Harley’s mountaintop was fibromyalgia. In fact, that was just one peak he was climbing. Today you and I will meet others with stories to tell and troubles to summit.

What help can we offer? MacDonald's words and my new friend's face tell me: He would have wished prayers.

I would have given anything if someone had interceded for me on the way.

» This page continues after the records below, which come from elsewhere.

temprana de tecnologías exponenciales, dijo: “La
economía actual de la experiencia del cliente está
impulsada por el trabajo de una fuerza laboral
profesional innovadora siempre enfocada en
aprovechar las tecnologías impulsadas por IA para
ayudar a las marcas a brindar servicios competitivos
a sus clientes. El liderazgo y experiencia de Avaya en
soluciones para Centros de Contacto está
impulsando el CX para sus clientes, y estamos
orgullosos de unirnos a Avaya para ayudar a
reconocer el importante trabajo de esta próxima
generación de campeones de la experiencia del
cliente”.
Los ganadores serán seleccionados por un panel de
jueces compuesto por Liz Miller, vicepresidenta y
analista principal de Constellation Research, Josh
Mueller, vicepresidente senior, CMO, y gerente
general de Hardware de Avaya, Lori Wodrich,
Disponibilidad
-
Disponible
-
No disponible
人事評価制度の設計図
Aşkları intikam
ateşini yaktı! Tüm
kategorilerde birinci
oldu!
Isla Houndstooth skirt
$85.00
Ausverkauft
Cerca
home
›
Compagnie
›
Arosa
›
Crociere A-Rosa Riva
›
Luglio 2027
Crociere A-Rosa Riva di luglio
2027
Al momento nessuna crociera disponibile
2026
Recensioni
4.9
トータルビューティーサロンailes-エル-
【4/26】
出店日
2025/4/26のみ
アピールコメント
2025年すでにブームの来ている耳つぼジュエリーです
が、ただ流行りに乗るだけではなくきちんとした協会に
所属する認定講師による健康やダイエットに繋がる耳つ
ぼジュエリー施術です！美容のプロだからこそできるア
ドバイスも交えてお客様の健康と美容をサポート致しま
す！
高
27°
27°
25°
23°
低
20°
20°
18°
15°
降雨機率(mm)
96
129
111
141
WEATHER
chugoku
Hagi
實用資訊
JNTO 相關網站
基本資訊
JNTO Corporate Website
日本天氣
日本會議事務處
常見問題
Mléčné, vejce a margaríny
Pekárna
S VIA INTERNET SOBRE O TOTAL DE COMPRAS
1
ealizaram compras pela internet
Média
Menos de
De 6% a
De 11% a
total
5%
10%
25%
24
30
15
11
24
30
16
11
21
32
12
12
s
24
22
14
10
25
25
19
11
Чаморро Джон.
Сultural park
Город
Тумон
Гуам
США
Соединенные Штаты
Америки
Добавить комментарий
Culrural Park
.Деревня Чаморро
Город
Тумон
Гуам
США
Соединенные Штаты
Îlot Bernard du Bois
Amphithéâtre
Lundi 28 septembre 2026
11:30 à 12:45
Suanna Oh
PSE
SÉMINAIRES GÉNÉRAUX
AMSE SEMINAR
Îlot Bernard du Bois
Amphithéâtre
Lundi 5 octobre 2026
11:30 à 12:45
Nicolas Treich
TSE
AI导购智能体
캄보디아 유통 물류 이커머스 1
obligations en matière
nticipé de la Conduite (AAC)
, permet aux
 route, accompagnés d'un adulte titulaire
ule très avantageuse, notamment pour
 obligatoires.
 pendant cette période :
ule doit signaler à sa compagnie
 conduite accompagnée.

You don't need a pastor and a pew to pause and pray. Any ordinary conversation, any car door window sill, any office water cooler, any sports field sideline, any telephone conversation will do.

Pray for one another.

He still wishes prayers . . .

When Harley called yesterday, we did what we always do. We talk life, hot rods and his latest projects. I tell you, this man is a hot rod magnet. How he finds the deals he does amazes me. But the main purpose of his call was to ask me to intercede for Jeff, a long-time friend who is fighting cancer. So we prayed on the phone, and I will lift up Jeff today as well. Harley needed prayers “back then.” He still needs, wants, and appreciates them today.

We all have people around us who “still wish prayers.” Let’s give them.


Notes:

  • "Looking back over these challenging times . . ." from Mid-Course Correction, by Gordon MacDonald. Nashville: Thomas Nelson, Inc. 2000. Page 107.